• [TEXT SEGMENT]:
· · ·

Damn you guys drive me crazy with this, can't we just get along here. LOL Anyway, I went the RENNtech way because of the warranty and because I have used their mods and NEVER failed me. Although expensive, I guess thats what you pay for having a MARQUEE vehicle. So to put it bluntly just buy whatever the hell you like and enjoy it as i am here in SUNNY 85 degree weather in Puerto Rico!!!


----------



## Axel61 (Mar 10, 2011)

BTW, Chris Dyno and video sound of the EXHAUST system, Yes you're slacking but we still love you as our stepchild, LOL


----------



## Talstar (Jun 11, 2011)

I would love to see quarter mile times & speed. Mph increases my favorite way to see if I'm getting my moneys worth.


----------



## cssnms (Jan 24, 2011)

Not to change the subject to much but here is a dyno comparison at Mach V of a stock 335d (which tested higher than some others I have seen) and stock 335. Advantage d!

http://www.youtube.com/watch?v=sbly5SqEris&list=UUP_euDg3Ijbu6AfmWYqwOYw&feature=player_detailpage

http://www.youtube.com/watch?v=wxuywKbkBzw&list=UUP_euDg3Ijbu6AfmWYqwOYw&feature=player_detailpage


----------



## Flyingman (Sep 13, 2009)

Axel61 said:


> Damn you guys drive me crazy with this, can't we just get along here. LOL Anyway, I went the RENNtech way because of the warranty and because I have used their mods and NEVER failed me. Although expensive, I guess thats what you pay for having a MARQUEE vehicle. So to put it bluntly just buy whatever the hell you like and enjoy it as i am here in SUNNY 85 degree weather in Puerto Rico!!!

· · ·

Copy the forum thread starting with "## Talstar (Jun" and going on through "335. Advantage d!", but swap "quarter mile" for "eighth mile".

• [EXTRACTED INFORMATION]:
· · ·

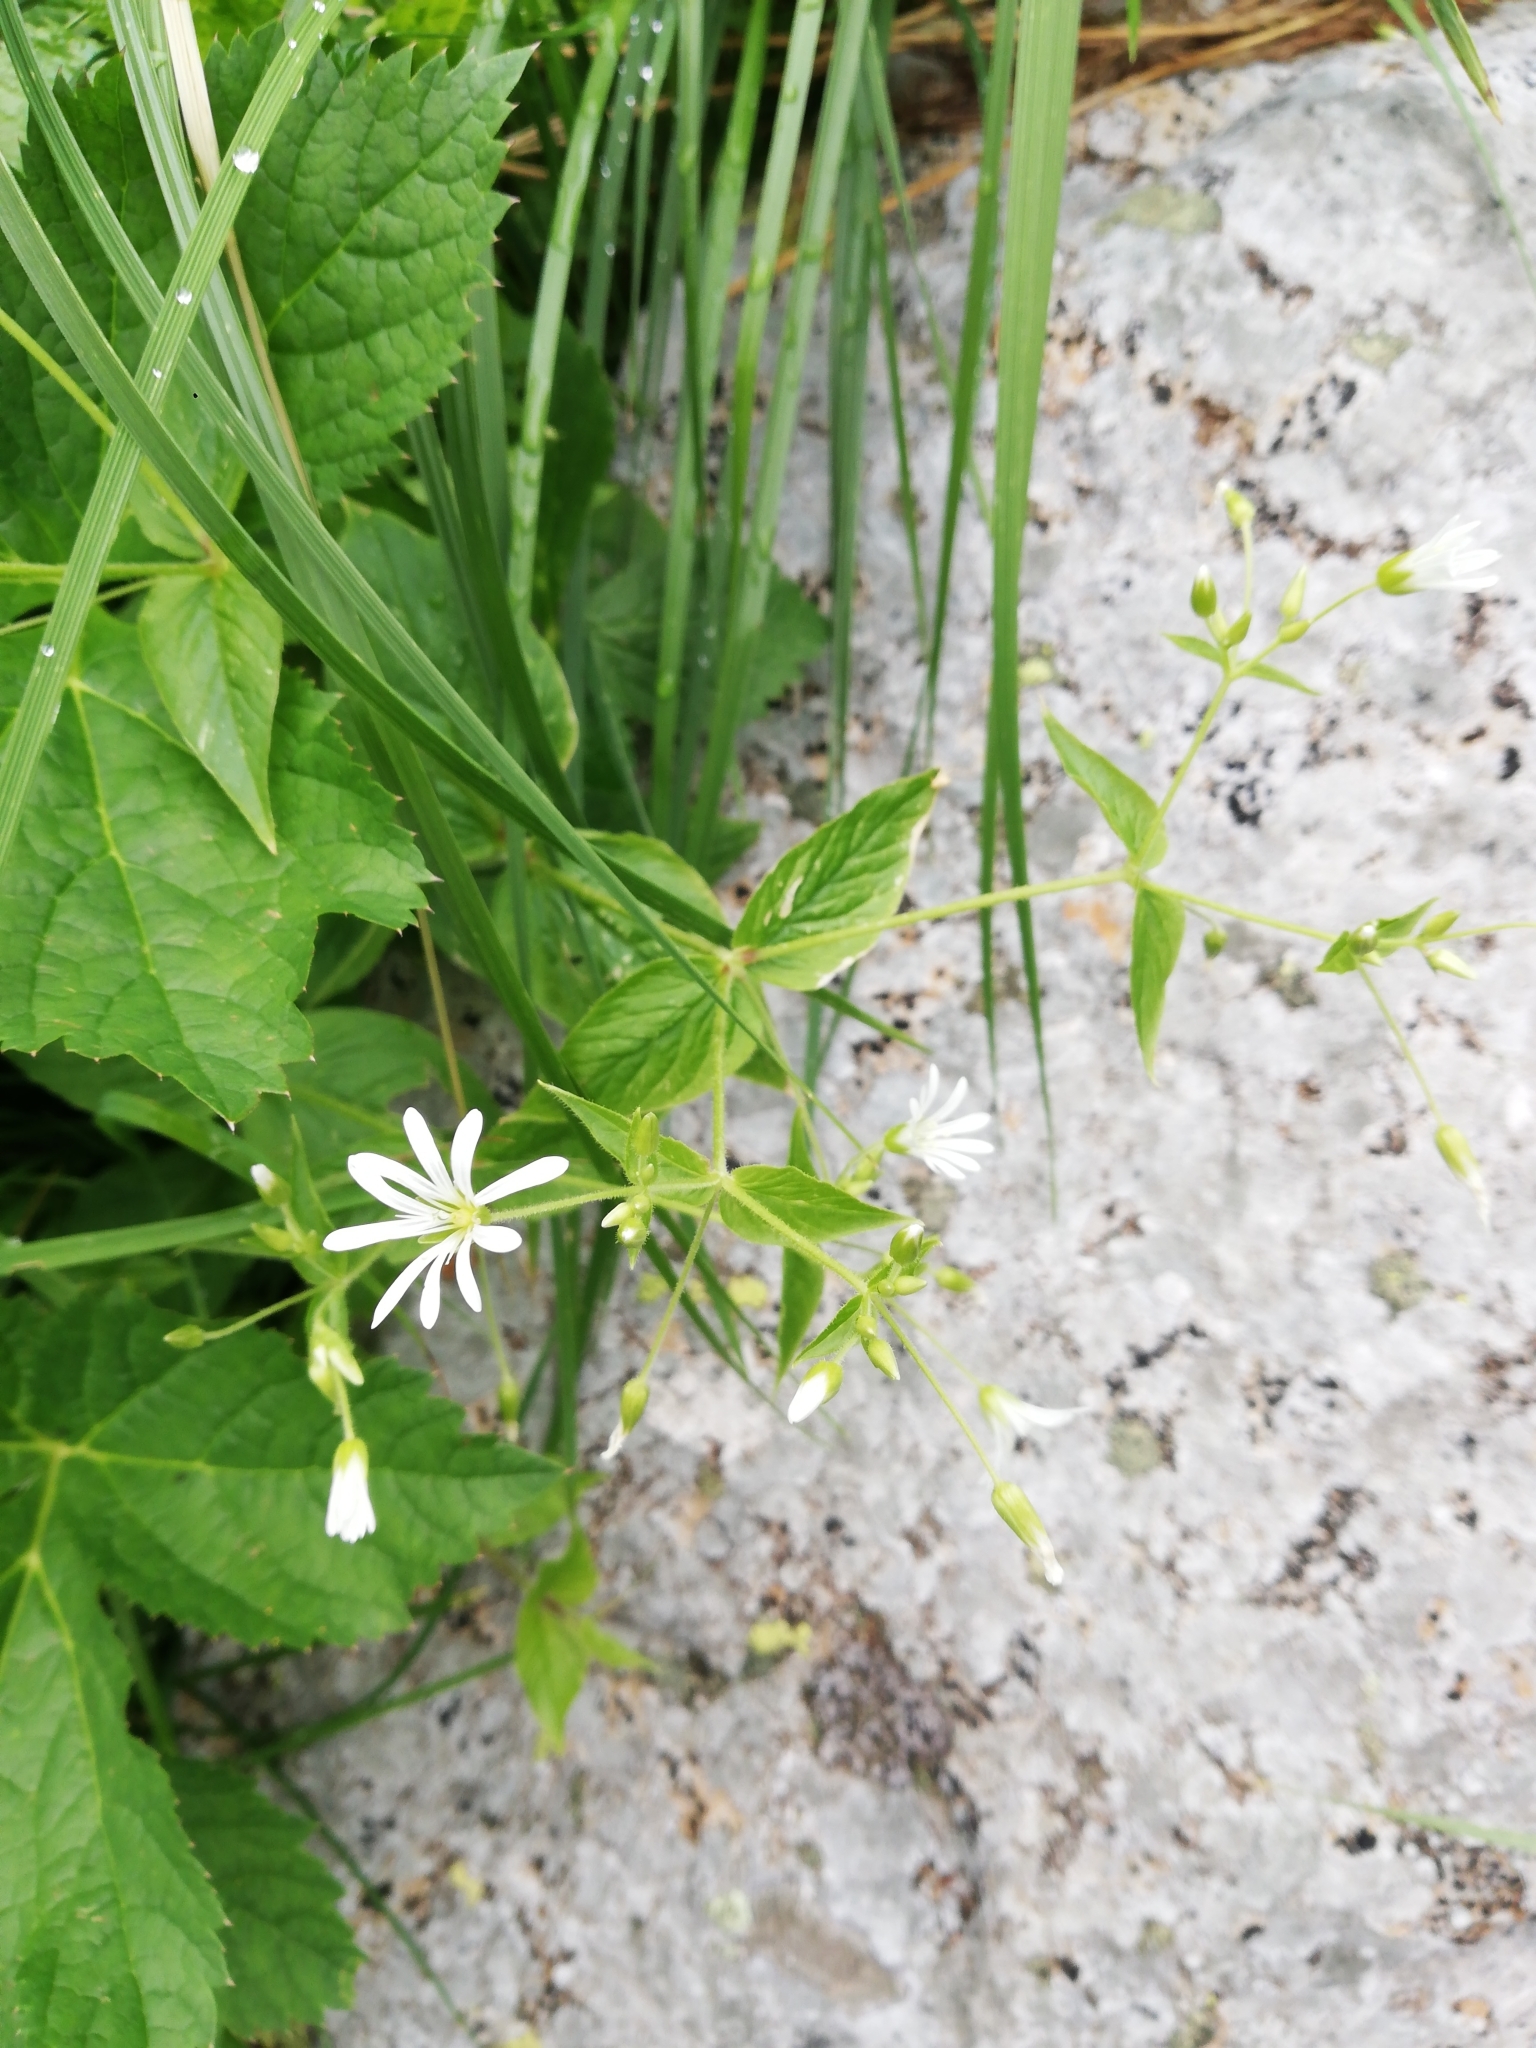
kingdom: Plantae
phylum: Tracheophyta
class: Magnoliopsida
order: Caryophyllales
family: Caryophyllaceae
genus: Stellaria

· · ·

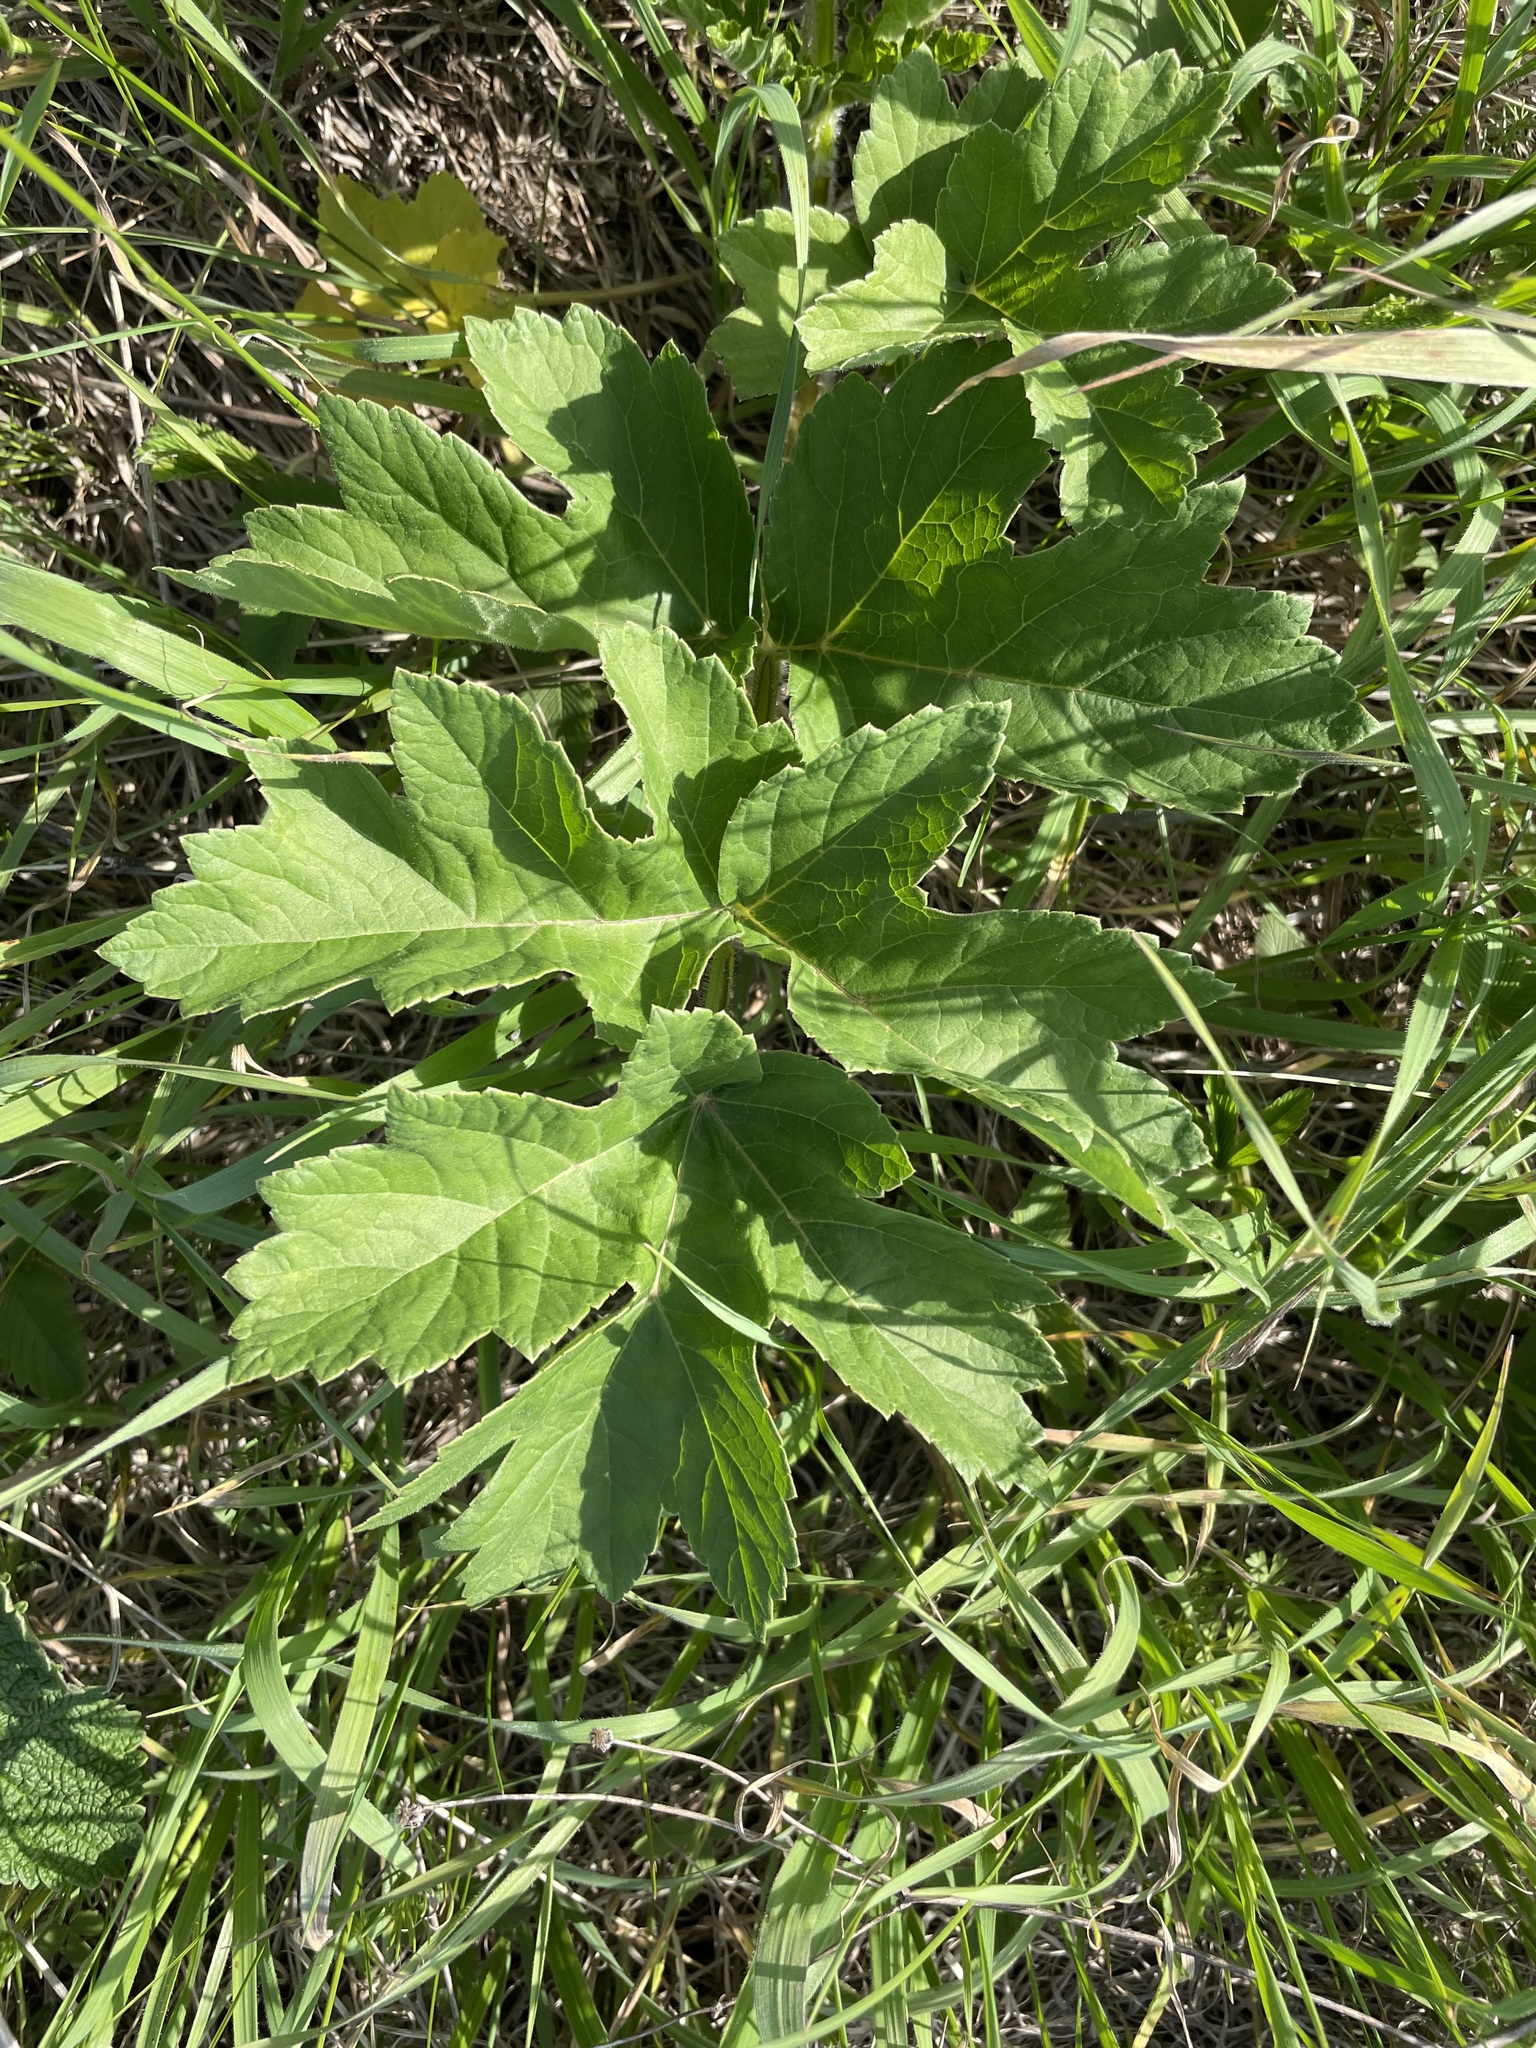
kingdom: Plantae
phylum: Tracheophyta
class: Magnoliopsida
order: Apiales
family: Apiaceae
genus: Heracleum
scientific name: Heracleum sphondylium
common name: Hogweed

· · ·

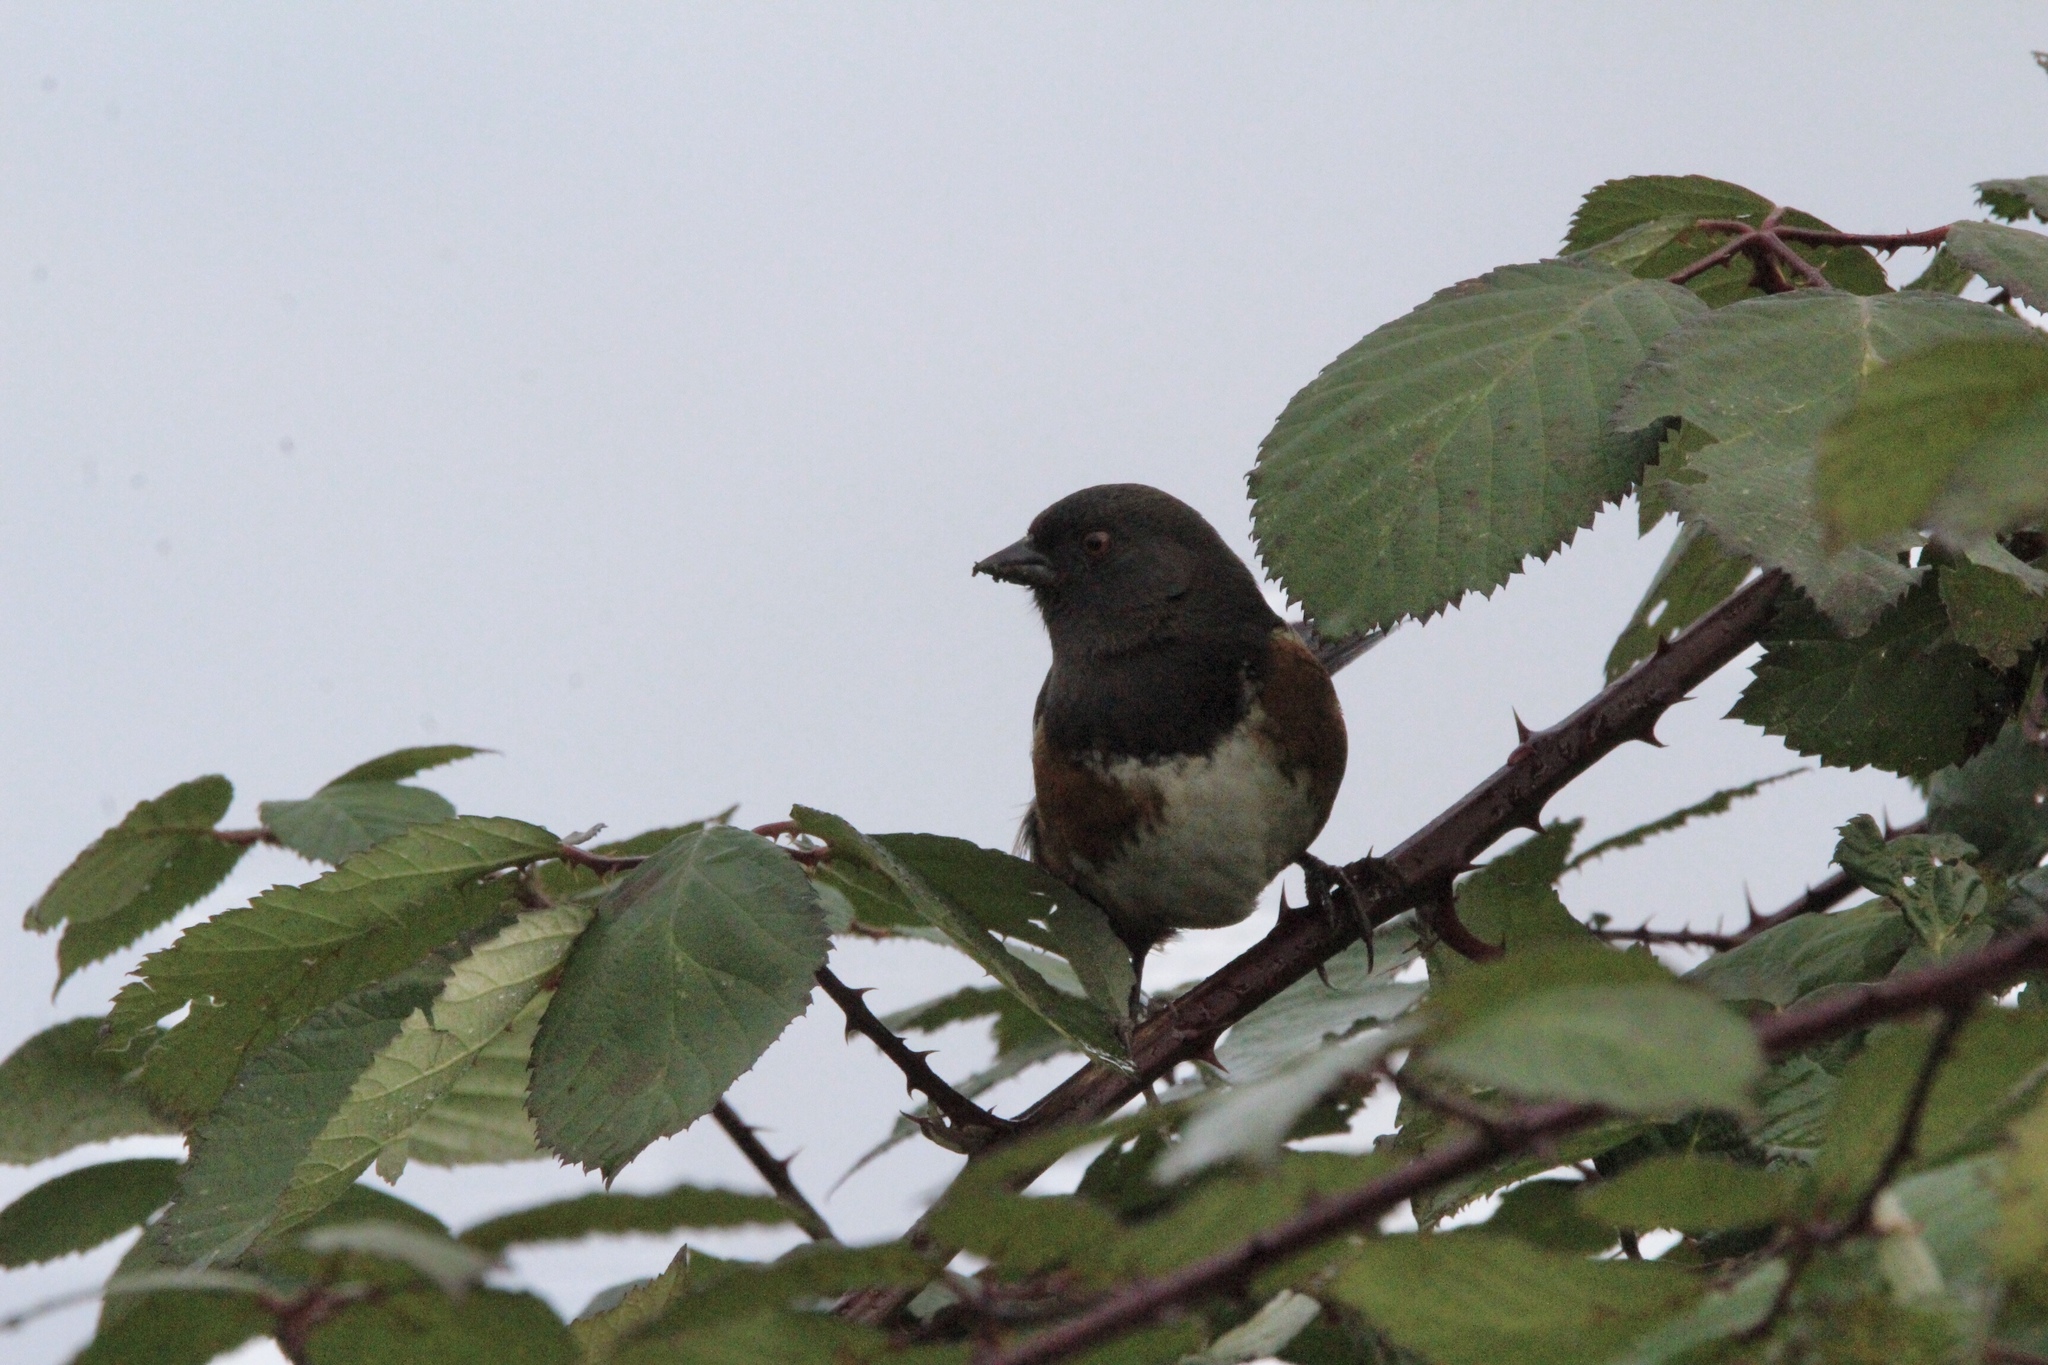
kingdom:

· · ·

• [WORKED SOLUTION]:
## Talstar (Jun 11, 2011)

I would love to see eighth mile times & speed. Mph increases my favorite way to see if I'm getting my moneys worth.


----------



## cssnms (Jan 24, 2011)

Not to change the subject to much but here is a dyno comparison at Mach V of a stock 335d (which tested higher than some others I have seen) and stock 335. Advantage d!